— BEGIN Article —

Through an analysis of oil permits, rig movement and the groundbreaking of new drilling projects, known as spudding, in North Dakota, a state that is home to some of the most active production fields in the country, the EIA’s “Drilling Productivity Report” found that U.S. oil production should continue to increase in 2015. The agency is expecting U.S. crude oil production to average 9.3 million barrels per day (bbl/d) in 2015, which would be an increase of 0.7 million bbl/d from 2014, but down from expected growth of 0.9 million bbl/d in last month’s Short-Term Energy Outlook.

The survey noted that the EIA expects drilling activity to decline because of “less-attractive economic returns in some areas of both emerging and mature oil production regions.” Adding that “indicators tracked by [the report] and North Dakota’s Department of Mineral Resources (DMR) cover much of the exploration and production process, from planning to production.”

The price of crude oil plunged in 2014 and the losses have already crept into the nascent new year as Brent crude traded below $56 a barrel early Friday, erasing previous gains. That price represented another new record low price for oil since 2009.

Even as prices continue to dip, top oil exporters around the globe have announced their intentions to continue production. Saudi Arabia said in December that it wouldn’t cut production in the face of fast-growing U.S. shale oil output. Other top producers, including OPEC members, like Iraq announced intentions to follow suit and continue current levels of production.

“Nothing has changed on the supply side. Unless there are some supply cuts, oil markets can’t be strong at the moment,” Ken Hasegawa, commodity sales manager at Tokyo’s Newedge Japan, told Reuters.

Another top analyst told the wire service that low oil prices are likely the new normal, at least for the foreseeable future.

“With no production cuts in the offing and a significant demand response years away, oversupply looks to be with us for a while,” RBN Energy analyst Rusty Braziel said in a note. “$100 a barrel crude oil prices are in the rear view mirror, at least for a couple of years.”

International Business Times



27 Comments on "US Expected To Increase Oil Production In 2015 Despite Declining Oil Prices"

  1. J-Gav on Fri, 2nd Jan 2015 4:20 pm 

    Hee-hee-ha-ha. Somebody needs a gaping new asshole torn out for them – but I’m not letting on as to who … oh no! That’s not my job.

  2. Northwest Resident on Fri, 2nd Jan 2015 4:46 pm 

    This is what they want investors and stock market traders to believe, no doubt. You can’t blame them for trying to say and/or do whatever they have to do in order to keep it all duct-taped and bubble-gummed together with lies and propaganda and other assorted tricks. Those of us in-the-known can get a good laugh out of this article, but never forget that it is everybody’s best interested to keep as many people in their “all is well” state of mind for as long as possible. Inducing the masses to believe that we’ll still keep pumping more oil despite crashing prices is a lie that must be told to calm the nervous herds. But yeah, like J-Gav says, the premise of this article is a real laugher when stacked up against the actual cold hard truth.

— END Article —
— BEGIN Stored rows —

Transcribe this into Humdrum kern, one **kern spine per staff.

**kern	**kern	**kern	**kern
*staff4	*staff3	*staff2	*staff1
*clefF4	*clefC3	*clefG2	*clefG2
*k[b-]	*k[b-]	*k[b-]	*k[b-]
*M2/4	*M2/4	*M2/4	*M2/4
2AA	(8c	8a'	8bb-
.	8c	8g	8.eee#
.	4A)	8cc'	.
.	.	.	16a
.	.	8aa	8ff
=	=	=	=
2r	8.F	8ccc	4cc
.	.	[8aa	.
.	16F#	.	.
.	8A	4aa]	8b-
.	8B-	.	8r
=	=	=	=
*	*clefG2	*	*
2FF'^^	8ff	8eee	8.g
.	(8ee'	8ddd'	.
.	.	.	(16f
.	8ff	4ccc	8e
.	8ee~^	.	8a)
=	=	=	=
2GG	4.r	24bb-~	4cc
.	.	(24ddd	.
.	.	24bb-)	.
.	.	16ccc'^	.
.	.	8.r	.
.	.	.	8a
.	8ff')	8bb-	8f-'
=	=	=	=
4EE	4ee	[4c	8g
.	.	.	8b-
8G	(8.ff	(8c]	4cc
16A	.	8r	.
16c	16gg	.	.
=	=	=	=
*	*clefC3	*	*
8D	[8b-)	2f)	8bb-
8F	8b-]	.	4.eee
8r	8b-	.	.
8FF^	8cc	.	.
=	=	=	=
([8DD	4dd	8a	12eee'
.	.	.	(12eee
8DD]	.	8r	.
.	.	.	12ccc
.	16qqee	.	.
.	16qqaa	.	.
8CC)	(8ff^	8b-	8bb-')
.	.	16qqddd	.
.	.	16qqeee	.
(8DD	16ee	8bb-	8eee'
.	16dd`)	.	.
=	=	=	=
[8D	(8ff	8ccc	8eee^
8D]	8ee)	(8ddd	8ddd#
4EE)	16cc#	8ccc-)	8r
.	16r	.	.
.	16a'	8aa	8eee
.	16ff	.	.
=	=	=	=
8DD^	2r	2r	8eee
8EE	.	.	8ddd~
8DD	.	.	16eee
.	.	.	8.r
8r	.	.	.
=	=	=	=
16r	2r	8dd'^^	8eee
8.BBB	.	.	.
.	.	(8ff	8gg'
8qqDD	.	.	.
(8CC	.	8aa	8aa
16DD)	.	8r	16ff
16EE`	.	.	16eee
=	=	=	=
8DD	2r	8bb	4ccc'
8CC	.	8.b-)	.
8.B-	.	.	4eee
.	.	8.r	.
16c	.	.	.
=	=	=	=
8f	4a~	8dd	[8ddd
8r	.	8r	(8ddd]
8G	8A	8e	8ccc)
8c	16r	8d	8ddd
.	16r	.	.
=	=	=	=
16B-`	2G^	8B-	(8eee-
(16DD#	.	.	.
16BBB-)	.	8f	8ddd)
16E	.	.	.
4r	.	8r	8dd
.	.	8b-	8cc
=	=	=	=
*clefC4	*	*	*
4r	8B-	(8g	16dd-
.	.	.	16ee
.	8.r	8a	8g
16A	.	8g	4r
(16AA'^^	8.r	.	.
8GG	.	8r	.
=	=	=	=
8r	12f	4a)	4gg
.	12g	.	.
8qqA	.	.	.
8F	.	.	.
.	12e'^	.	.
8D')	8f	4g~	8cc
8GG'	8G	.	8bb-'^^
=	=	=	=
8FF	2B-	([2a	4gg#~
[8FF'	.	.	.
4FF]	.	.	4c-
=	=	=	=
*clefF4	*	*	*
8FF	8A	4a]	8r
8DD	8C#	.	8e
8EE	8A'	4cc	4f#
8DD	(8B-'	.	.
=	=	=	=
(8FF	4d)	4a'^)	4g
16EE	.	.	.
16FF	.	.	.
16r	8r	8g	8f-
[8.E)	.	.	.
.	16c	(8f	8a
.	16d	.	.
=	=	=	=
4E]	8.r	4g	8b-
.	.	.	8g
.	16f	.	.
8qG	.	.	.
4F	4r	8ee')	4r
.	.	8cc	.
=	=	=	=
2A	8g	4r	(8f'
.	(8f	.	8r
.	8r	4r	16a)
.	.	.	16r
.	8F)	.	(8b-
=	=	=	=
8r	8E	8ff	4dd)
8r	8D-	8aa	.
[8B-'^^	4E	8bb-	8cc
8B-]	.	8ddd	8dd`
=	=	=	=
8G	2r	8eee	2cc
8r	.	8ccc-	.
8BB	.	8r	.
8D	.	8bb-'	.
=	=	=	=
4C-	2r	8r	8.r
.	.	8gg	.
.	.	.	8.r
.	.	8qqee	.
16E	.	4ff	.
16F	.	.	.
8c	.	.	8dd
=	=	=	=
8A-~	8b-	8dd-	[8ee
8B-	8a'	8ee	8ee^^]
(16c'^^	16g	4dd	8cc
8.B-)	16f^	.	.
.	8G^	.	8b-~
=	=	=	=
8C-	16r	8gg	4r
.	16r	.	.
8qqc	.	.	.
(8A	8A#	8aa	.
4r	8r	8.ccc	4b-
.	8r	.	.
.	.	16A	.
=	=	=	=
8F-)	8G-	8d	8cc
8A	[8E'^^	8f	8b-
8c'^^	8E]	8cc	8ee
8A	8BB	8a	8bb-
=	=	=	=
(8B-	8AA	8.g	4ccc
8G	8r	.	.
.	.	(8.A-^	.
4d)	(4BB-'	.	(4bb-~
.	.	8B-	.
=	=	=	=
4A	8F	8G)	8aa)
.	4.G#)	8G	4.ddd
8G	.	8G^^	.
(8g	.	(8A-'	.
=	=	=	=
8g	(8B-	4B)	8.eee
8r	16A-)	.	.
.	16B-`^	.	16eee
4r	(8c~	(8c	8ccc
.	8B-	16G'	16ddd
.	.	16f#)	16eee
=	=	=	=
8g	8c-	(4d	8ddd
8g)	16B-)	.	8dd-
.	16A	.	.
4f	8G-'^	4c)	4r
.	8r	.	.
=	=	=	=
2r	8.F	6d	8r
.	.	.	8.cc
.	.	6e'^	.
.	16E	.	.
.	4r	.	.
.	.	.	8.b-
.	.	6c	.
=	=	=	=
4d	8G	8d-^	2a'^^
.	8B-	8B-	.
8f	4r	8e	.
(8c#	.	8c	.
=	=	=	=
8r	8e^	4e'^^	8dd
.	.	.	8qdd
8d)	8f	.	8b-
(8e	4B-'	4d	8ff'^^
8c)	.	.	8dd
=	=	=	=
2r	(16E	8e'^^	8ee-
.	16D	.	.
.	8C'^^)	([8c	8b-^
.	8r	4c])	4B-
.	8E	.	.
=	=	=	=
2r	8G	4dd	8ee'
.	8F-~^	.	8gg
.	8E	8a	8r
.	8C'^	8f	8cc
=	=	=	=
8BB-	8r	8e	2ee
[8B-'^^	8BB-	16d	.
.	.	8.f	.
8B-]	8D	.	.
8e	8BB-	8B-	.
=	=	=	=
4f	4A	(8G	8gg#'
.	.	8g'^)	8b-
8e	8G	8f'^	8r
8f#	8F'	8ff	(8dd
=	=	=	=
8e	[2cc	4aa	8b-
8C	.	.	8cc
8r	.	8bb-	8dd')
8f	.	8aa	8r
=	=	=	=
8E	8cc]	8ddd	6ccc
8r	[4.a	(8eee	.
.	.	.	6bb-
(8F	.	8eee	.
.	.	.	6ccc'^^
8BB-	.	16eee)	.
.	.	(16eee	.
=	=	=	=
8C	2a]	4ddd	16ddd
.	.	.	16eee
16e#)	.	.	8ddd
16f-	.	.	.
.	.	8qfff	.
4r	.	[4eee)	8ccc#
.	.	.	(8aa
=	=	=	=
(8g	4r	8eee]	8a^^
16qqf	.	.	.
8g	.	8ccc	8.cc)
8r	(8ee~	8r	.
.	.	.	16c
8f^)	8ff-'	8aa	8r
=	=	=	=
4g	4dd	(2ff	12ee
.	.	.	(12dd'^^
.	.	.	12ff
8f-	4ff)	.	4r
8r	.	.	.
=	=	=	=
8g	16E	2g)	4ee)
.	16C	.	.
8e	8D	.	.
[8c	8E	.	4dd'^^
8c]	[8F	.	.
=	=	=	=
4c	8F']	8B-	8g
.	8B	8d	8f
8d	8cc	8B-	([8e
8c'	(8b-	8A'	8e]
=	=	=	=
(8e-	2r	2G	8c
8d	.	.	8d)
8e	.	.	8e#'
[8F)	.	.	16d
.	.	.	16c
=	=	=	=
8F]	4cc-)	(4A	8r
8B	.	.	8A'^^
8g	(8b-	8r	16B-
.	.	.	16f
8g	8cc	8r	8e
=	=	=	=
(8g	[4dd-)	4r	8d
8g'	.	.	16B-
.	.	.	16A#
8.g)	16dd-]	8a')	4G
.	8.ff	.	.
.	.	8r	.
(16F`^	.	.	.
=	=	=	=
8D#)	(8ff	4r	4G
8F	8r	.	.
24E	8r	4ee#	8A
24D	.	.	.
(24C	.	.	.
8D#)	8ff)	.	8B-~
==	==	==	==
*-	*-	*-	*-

— END Stored rows —

Aim of the task -
Transcribe the portion of the oil production article that begins at the words "International Business Times" and stops after the words "not my job.".

Full response -
International Business Times



27 Comments on "US Expected To Increase Oil Production In 2015 Despite Declining Oil Prices"

  1. J-Gav on Fri, 2nd Jan 2015 4:20 pm 

    Hee-hee-ha-ha. Somebody needs a gaping new asshole torn out for them – but I’m not letting on as to who … oh no! That’s not my job.